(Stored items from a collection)
━━━━
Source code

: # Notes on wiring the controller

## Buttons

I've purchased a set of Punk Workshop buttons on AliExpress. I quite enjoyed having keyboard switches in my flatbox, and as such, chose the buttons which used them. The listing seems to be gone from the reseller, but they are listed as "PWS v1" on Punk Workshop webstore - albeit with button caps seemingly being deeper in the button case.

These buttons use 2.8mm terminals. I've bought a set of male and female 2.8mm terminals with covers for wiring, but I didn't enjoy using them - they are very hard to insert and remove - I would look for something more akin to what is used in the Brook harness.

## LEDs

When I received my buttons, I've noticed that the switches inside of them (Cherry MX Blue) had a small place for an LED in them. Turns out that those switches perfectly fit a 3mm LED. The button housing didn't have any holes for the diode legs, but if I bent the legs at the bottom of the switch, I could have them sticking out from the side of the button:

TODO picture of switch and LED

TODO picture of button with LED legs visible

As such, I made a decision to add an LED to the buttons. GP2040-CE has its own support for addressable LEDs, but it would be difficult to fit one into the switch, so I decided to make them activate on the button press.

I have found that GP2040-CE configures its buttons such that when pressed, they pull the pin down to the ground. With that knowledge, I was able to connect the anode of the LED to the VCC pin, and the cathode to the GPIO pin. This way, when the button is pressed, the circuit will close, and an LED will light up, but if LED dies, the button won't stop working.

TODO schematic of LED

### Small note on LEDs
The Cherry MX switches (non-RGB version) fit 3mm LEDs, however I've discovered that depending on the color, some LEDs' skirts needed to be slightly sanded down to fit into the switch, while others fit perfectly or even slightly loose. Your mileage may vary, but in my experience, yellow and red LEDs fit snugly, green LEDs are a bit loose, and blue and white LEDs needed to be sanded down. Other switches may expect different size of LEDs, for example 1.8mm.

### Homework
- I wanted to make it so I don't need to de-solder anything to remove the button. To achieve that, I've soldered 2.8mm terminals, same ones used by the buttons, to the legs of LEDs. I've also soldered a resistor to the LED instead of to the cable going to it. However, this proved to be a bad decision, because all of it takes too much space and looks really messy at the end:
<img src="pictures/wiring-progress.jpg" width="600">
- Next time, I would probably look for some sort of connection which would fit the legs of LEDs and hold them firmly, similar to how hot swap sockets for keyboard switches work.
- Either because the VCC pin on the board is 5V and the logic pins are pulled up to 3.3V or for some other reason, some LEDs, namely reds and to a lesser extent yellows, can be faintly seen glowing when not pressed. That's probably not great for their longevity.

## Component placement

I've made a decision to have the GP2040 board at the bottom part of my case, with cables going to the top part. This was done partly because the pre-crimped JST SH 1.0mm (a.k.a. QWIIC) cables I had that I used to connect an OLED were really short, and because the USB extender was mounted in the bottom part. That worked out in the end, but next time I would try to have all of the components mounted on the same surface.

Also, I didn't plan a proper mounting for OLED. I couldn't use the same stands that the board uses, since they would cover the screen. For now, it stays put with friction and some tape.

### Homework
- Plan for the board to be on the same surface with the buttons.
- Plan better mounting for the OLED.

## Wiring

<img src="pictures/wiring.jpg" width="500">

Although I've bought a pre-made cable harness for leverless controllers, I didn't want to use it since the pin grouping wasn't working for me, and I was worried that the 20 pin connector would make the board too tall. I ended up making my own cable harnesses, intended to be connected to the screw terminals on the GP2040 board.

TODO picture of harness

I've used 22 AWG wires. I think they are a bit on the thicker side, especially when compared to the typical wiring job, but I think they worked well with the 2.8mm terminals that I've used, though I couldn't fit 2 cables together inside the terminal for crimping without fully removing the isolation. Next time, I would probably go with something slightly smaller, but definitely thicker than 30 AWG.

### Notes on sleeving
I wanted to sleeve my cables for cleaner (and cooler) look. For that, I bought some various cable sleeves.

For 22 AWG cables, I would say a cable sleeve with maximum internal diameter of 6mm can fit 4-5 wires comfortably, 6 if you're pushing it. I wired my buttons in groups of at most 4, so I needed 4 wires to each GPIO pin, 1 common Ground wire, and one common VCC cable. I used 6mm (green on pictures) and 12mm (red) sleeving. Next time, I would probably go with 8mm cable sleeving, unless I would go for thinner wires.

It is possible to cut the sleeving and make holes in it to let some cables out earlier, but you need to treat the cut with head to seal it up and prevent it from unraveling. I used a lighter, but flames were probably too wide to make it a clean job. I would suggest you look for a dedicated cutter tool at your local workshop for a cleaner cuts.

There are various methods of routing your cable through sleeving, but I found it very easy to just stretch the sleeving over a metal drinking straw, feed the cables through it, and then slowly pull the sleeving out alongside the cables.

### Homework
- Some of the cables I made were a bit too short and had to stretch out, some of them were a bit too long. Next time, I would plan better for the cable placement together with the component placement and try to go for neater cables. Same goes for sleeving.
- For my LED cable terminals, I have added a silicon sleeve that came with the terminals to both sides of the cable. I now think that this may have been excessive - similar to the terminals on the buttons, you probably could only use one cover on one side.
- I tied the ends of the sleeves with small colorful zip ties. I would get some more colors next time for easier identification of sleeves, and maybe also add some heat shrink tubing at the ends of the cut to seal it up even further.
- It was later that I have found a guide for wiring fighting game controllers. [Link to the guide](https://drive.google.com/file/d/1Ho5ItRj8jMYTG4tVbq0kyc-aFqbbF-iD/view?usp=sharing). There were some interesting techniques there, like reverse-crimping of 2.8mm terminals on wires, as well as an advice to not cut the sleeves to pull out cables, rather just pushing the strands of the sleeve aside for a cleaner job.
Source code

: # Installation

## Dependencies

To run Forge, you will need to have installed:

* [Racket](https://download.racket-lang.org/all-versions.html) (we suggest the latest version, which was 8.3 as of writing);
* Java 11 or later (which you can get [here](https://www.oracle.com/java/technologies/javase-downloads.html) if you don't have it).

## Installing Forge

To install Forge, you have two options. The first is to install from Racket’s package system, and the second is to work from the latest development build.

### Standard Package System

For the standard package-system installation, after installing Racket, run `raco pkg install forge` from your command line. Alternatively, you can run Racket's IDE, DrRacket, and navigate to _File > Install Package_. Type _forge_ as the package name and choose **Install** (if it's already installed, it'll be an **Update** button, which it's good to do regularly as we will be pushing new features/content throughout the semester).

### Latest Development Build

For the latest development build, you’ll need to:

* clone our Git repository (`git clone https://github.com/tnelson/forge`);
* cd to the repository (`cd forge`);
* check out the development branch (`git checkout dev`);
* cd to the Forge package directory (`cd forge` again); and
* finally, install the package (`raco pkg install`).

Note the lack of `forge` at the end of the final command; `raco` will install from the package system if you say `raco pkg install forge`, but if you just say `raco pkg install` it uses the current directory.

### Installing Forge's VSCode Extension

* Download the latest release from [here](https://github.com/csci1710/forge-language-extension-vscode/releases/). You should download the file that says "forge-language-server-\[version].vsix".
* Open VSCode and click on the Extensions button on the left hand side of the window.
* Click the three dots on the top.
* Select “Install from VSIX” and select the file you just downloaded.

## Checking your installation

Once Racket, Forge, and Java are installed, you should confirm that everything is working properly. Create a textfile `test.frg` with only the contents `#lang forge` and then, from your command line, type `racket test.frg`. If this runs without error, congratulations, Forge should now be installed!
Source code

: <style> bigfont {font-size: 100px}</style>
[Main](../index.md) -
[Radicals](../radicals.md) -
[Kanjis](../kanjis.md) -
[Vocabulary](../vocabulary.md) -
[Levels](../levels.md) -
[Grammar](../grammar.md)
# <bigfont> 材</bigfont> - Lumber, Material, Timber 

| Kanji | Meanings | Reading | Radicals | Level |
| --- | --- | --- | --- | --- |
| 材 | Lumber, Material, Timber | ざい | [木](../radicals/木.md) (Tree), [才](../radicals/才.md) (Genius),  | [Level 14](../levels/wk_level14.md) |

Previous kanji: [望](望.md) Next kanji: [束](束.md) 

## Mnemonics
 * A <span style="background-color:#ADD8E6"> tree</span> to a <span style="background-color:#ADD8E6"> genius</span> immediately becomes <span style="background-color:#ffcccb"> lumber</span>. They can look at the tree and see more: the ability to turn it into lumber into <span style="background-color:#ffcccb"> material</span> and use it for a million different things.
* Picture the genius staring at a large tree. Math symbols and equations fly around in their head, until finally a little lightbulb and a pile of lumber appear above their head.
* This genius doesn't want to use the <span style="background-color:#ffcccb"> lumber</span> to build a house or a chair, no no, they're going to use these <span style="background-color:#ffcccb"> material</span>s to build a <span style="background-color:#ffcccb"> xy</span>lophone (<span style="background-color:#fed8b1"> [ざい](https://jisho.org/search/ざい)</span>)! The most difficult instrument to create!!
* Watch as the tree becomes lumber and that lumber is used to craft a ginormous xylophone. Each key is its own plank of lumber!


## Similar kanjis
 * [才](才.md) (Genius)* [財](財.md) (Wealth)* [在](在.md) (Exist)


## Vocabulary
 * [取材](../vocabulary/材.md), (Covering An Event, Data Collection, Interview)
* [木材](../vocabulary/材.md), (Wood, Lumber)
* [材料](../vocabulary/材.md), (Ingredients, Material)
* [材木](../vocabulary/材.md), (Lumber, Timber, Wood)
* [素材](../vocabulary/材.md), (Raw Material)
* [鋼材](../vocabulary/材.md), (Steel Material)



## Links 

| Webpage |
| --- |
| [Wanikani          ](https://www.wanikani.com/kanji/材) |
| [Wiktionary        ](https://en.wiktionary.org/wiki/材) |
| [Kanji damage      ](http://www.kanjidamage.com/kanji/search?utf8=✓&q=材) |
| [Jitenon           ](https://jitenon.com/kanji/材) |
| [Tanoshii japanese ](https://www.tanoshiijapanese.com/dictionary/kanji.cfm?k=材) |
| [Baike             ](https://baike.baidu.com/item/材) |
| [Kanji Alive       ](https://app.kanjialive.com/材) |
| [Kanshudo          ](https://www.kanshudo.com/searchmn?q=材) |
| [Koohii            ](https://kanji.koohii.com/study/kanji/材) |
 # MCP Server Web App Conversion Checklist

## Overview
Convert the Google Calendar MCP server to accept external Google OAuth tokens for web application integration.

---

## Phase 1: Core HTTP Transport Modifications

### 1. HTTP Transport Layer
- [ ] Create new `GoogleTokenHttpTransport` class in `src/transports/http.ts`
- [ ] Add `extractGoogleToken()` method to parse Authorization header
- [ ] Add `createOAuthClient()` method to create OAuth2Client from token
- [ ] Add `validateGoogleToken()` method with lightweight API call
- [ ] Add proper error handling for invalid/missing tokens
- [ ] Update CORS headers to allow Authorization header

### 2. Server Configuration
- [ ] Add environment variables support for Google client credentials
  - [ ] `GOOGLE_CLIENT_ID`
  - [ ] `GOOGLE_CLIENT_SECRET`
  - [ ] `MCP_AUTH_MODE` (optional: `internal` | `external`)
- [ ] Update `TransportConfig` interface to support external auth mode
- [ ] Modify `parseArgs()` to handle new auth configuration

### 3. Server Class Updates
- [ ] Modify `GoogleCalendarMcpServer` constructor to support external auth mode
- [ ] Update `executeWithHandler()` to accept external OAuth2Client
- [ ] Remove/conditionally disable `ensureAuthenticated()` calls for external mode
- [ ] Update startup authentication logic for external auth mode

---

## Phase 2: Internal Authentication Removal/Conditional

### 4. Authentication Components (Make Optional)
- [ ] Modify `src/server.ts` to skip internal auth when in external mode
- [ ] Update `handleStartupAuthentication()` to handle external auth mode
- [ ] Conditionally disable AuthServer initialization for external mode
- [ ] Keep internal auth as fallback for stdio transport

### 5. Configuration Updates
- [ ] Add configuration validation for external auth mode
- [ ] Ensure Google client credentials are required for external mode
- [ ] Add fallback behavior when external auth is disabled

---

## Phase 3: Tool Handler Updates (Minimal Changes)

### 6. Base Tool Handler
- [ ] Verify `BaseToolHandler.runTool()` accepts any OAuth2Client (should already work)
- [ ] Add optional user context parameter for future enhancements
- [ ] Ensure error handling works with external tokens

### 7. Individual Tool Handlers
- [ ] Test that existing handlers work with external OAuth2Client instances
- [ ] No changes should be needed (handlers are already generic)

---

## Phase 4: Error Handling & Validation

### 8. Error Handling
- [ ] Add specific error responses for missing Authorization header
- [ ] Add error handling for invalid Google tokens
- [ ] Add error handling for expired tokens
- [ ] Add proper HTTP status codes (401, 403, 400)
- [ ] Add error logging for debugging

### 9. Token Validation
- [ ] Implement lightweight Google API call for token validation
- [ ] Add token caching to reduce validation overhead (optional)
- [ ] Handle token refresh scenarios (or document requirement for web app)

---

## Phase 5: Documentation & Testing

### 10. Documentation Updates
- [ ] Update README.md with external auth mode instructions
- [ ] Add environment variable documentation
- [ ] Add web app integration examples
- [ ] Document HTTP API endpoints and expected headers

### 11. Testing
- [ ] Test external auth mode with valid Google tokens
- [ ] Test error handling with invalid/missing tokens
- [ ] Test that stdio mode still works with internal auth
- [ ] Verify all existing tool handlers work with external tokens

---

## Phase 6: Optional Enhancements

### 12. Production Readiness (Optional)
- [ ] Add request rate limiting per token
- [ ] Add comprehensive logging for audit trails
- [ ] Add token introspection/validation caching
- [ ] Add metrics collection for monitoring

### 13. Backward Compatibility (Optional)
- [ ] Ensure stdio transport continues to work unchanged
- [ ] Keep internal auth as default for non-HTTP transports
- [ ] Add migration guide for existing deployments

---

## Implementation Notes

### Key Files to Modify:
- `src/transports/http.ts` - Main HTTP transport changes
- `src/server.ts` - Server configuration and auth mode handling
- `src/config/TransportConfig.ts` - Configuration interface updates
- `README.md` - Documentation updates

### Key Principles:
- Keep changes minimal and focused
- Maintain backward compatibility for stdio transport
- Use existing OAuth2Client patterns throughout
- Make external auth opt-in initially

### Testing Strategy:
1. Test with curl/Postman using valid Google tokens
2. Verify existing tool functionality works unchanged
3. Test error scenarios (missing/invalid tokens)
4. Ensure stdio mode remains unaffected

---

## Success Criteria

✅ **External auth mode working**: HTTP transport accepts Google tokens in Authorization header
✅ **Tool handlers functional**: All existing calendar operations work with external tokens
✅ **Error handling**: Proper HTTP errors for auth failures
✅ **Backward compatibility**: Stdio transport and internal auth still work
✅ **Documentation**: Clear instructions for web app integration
━━━━
§ **WHAT TO WORK ON**
Update the material from the line containing "To install Forge, you" through the line containing "### Standard Package System", replacing "development build" with "nightly build" and changing nothing else. Give back only those lines.

§ **EXERCISE RESULT**
To install Forge, you have two options. The first is to install from Racket’s package system, and the second is to work from the latest nightly build.

### Standard Package System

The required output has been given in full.